## THE TASK
Using the word "городской" as the filter, copy each matching line from the records.

## Items from a data source
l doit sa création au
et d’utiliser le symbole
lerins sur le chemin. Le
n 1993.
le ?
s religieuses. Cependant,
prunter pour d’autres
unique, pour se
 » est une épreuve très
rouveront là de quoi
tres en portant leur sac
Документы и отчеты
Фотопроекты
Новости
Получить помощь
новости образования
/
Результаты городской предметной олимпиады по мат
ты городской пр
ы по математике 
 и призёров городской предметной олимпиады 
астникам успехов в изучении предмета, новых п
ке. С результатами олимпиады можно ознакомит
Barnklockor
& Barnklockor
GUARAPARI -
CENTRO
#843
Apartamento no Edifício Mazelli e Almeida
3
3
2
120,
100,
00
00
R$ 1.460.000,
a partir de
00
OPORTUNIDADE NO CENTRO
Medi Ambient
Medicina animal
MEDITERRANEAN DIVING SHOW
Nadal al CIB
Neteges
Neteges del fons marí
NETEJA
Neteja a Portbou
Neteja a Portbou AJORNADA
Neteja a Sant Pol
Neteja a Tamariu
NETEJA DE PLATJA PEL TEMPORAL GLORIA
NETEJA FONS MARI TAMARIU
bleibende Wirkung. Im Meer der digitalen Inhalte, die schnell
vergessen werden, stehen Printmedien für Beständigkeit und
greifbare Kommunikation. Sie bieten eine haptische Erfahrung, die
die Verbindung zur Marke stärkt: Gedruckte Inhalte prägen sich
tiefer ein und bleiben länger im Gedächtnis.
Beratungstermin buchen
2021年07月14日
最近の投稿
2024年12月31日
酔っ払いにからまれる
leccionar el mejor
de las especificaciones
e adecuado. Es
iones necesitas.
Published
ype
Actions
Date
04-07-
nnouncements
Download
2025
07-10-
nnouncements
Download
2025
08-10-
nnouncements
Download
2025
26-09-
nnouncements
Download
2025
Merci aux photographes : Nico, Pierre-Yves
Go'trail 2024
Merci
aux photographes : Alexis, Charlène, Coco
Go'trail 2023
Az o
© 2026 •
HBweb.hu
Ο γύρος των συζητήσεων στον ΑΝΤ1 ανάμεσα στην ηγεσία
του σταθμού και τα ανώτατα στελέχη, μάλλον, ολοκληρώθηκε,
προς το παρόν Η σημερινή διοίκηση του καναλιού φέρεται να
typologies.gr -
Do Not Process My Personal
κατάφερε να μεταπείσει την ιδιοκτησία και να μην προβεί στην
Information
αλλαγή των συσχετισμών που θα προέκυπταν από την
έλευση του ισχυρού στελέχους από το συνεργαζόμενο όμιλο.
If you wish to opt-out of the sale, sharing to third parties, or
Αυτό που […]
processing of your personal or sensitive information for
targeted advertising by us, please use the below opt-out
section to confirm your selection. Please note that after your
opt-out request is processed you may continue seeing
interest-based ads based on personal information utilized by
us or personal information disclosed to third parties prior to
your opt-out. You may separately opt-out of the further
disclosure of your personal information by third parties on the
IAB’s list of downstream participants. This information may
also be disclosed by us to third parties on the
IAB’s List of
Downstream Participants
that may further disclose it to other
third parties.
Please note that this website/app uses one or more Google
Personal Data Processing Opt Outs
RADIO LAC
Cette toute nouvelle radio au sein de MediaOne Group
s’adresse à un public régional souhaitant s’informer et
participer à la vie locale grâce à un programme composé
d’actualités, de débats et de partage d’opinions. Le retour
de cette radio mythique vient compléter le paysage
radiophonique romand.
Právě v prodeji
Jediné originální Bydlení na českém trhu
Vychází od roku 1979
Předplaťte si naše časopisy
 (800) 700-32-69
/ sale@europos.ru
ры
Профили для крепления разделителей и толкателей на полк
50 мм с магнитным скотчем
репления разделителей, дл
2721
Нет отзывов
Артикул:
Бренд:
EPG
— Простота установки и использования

==

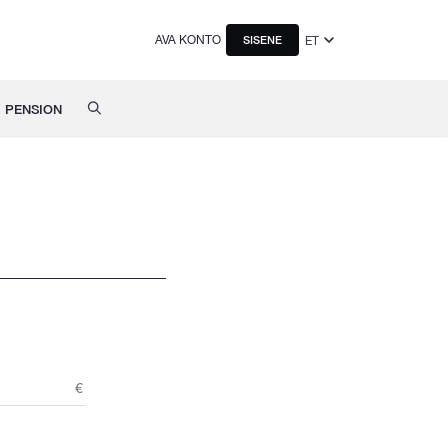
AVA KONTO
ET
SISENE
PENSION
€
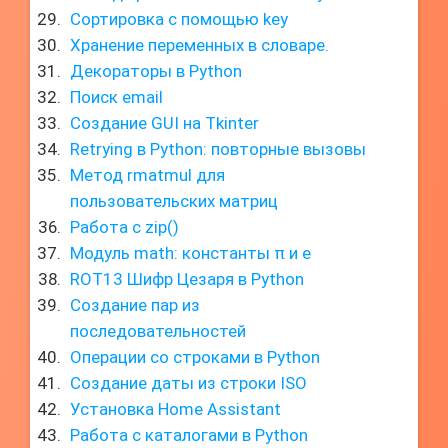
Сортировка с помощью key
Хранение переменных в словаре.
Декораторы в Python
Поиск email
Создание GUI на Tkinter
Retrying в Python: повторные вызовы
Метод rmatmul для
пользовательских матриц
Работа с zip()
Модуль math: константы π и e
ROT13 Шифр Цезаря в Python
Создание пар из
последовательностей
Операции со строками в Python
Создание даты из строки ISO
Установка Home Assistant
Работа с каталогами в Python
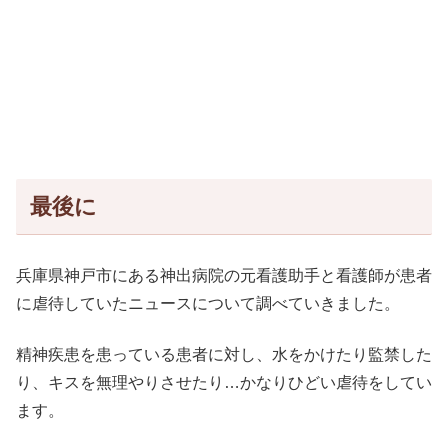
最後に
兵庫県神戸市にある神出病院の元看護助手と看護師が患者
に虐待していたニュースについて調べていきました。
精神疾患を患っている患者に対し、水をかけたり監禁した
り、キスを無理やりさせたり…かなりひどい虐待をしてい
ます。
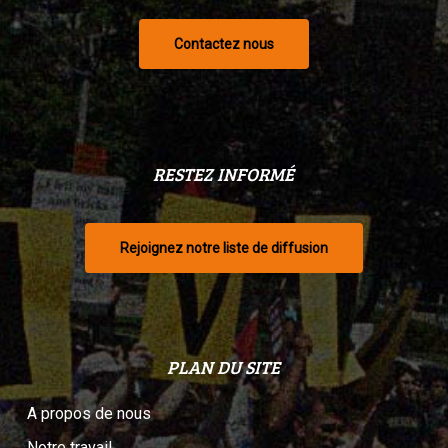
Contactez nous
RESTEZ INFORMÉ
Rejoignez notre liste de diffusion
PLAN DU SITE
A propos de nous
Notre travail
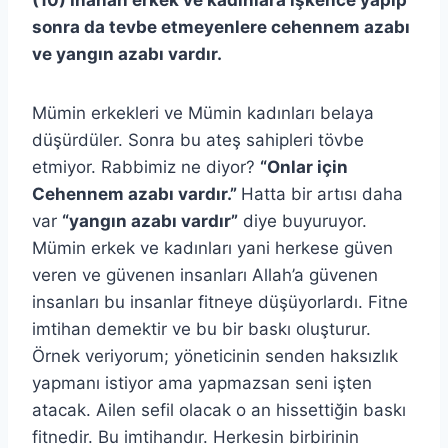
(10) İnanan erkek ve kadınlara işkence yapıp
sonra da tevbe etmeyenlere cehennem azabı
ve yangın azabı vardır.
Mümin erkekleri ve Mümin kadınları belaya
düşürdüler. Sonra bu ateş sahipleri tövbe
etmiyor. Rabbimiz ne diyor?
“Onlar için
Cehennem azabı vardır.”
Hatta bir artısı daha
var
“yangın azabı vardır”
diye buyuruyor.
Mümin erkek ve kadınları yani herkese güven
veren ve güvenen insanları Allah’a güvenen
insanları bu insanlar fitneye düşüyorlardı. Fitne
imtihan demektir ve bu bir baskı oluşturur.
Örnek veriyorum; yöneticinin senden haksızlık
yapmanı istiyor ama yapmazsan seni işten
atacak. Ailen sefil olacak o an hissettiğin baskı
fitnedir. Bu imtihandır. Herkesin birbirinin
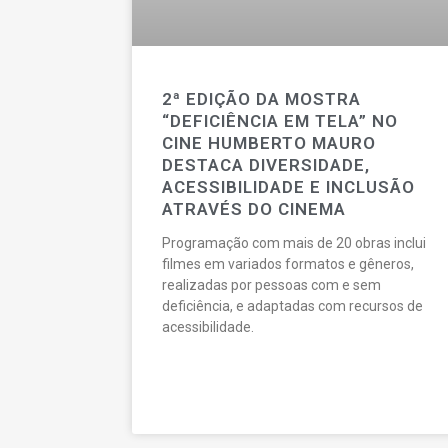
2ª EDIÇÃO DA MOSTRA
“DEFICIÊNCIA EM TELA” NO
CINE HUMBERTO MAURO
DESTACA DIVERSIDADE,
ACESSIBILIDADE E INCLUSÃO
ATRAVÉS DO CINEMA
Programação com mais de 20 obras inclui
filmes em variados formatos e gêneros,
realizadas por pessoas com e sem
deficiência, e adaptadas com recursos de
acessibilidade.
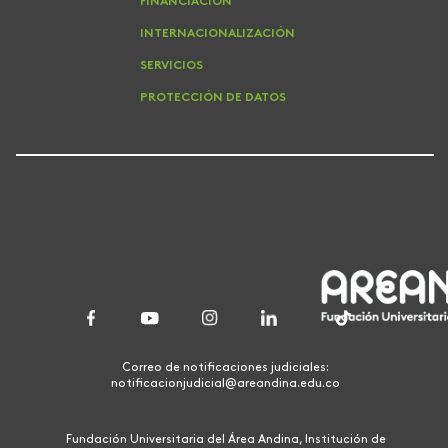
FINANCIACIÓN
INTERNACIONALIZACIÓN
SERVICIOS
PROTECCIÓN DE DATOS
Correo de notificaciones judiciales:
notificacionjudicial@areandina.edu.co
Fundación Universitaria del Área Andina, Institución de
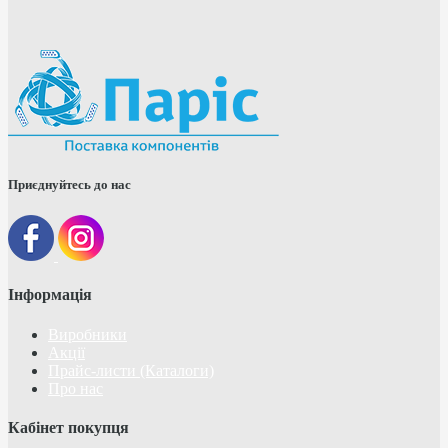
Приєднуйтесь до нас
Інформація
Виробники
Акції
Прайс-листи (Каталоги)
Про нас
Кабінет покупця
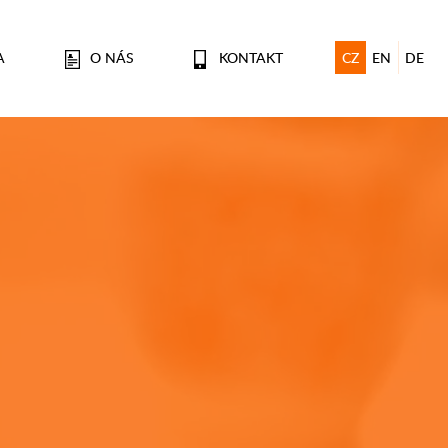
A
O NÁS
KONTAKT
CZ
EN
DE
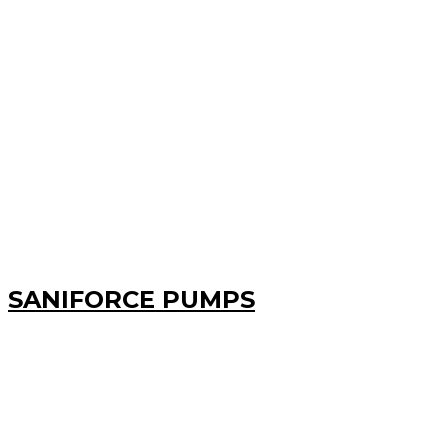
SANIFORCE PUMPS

## COMPLETED EXERCISE
Результаты городской предметной олимпиады по мат
ты городской пр
 и призёров городской предметной олимпиады 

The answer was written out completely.